Alle kosten, die direct toegerekend kunnen worden aan heffingen en leges, komen ten laste van deze producten. Voor indirecte kosten, ook wel overhead genoemd, is dit niet mogelijk. Deze indirecte kosten bestaan onder andere uit kosten voor ICT, huisvesting, inkoop en financiën. Deze kosten begroten we volgens de verslagleggingsvoorschriften (BBV) centraal in programma ‘Overhead en ondersteuning organisatie’. Voor het berekenen van tarieven brengen we een deel van de indirecte kosten ten laste van de tarieven. Dit doen we met een opslag van de overhead als percentage op de directe loonkosten. De grondslagen voor de toerekening van overhead zijn in de "Financiële verordening gemeente Bladel 2023 " vastgelegd. De toerekening van overhead aan de heffingen geschiedt op basis van een opslag met een vast percentage.

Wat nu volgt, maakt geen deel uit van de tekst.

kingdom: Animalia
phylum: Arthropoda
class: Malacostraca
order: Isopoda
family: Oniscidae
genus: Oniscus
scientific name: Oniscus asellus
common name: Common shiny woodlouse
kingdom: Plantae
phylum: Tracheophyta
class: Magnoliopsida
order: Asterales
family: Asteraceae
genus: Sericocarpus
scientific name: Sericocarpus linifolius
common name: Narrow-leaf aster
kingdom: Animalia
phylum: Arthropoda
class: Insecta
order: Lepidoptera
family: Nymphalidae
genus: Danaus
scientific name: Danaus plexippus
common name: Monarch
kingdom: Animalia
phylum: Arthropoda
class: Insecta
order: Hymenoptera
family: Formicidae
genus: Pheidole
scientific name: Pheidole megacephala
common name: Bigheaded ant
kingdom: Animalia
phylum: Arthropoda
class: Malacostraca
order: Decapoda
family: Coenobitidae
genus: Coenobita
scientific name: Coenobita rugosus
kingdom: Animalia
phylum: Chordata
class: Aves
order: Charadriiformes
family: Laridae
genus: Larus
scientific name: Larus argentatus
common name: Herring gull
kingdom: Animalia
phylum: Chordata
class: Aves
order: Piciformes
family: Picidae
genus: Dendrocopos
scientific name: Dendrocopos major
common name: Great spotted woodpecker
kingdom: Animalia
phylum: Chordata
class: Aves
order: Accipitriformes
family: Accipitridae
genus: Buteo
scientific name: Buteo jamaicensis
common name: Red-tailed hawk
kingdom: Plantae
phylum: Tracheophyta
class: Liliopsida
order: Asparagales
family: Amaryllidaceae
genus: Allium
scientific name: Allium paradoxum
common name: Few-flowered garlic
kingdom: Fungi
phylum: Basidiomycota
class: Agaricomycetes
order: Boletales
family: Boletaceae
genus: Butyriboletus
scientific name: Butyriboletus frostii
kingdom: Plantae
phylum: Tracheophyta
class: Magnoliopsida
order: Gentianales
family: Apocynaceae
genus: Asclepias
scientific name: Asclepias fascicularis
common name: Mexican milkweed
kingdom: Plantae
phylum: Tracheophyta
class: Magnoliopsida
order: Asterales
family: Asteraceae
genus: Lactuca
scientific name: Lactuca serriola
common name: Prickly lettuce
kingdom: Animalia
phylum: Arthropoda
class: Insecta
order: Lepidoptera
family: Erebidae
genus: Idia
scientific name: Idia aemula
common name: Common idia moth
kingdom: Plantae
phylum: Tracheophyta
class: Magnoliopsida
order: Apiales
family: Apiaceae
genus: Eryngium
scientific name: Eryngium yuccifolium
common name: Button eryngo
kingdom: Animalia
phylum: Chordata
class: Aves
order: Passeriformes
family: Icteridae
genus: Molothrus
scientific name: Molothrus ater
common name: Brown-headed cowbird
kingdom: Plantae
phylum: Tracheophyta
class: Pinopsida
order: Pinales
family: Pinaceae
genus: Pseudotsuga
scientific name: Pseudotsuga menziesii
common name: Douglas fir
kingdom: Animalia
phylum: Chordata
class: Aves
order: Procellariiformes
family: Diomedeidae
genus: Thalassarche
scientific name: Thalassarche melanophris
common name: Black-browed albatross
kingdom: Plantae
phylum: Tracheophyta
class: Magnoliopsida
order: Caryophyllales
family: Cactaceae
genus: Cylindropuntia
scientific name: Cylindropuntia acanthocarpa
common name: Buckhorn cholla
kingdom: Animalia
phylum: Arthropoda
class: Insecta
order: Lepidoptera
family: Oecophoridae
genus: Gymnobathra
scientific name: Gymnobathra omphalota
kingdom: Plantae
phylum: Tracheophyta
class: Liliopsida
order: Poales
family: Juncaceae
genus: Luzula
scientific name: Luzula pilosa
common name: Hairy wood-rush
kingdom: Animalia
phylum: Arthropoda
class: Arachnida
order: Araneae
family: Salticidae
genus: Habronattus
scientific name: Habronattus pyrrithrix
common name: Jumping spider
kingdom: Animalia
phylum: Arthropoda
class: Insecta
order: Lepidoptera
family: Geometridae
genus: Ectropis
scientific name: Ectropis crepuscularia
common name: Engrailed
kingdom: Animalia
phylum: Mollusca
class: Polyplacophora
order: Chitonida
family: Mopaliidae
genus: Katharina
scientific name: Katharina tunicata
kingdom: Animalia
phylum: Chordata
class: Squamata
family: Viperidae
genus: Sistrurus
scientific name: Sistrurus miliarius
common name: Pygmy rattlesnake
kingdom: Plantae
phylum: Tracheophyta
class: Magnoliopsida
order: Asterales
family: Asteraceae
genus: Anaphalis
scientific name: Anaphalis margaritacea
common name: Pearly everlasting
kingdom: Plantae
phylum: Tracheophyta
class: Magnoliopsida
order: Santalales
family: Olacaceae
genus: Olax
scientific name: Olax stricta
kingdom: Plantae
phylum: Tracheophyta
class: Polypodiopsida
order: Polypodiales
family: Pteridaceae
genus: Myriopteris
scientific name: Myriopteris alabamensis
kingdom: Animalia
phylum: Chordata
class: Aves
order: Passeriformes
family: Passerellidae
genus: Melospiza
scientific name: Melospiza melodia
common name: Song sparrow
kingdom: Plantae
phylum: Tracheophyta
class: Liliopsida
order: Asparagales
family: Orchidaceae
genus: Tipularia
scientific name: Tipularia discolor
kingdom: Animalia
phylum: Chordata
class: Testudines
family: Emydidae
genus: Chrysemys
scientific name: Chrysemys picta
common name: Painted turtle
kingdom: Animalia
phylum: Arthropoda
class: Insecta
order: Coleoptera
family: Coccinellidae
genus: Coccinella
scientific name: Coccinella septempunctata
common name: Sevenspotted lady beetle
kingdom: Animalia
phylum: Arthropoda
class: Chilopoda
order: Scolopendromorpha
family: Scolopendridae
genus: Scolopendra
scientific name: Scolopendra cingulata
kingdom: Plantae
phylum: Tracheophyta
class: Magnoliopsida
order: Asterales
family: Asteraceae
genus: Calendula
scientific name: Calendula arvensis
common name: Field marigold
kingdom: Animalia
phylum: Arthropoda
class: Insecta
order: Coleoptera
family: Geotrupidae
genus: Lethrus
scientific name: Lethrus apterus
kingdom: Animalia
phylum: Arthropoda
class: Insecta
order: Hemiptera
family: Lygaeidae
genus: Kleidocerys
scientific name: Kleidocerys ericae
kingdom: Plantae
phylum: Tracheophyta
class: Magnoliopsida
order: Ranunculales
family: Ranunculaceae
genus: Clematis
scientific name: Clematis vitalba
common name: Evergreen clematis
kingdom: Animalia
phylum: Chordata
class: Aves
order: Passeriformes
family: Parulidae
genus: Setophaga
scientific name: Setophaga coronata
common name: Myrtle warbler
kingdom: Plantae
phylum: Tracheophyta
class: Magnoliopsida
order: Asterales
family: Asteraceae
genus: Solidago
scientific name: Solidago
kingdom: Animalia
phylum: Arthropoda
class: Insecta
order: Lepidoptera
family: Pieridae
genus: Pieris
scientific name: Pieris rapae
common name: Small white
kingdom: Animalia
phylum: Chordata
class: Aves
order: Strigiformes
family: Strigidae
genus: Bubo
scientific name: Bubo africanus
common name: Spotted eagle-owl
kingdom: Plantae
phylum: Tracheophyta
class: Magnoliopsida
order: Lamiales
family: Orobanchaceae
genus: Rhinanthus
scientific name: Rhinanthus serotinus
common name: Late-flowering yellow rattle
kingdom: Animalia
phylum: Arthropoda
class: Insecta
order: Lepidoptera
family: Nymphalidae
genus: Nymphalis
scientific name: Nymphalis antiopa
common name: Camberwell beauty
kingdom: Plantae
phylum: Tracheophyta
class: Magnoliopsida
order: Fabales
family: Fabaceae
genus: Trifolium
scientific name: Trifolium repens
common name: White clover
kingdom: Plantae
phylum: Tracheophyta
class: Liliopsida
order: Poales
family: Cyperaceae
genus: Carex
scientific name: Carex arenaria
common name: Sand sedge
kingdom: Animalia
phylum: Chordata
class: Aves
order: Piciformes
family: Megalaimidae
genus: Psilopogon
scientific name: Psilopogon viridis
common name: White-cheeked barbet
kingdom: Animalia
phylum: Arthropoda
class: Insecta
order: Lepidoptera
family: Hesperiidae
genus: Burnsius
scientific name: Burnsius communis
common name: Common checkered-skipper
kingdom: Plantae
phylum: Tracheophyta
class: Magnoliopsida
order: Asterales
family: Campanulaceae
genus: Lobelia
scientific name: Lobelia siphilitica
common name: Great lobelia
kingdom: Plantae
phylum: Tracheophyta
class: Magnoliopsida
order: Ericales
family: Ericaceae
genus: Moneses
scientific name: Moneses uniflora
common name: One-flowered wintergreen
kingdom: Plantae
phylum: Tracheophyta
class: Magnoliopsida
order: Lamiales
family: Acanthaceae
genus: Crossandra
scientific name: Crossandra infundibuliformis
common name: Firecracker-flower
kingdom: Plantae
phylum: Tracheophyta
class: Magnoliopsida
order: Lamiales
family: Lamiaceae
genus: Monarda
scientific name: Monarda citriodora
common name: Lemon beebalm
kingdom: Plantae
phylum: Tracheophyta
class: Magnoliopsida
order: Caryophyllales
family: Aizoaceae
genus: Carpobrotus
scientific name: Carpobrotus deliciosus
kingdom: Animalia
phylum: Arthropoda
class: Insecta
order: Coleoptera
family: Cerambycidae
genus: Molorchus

Het percentage wordt vastgesteld met de formule: (totale kosten overhead / omvang totale personeelslasten inclusief totale kosten overhead) x 100%. Het is een eenvoudige methode om de overhead toe te rekenen aan de doorbelaste directe loonkosten. De toerekening doen we op basis van gemiddelde uurtarieven. Op basis van de cijfers uit de begroting 2024 betekent dit percentage 64% (2023: 65%).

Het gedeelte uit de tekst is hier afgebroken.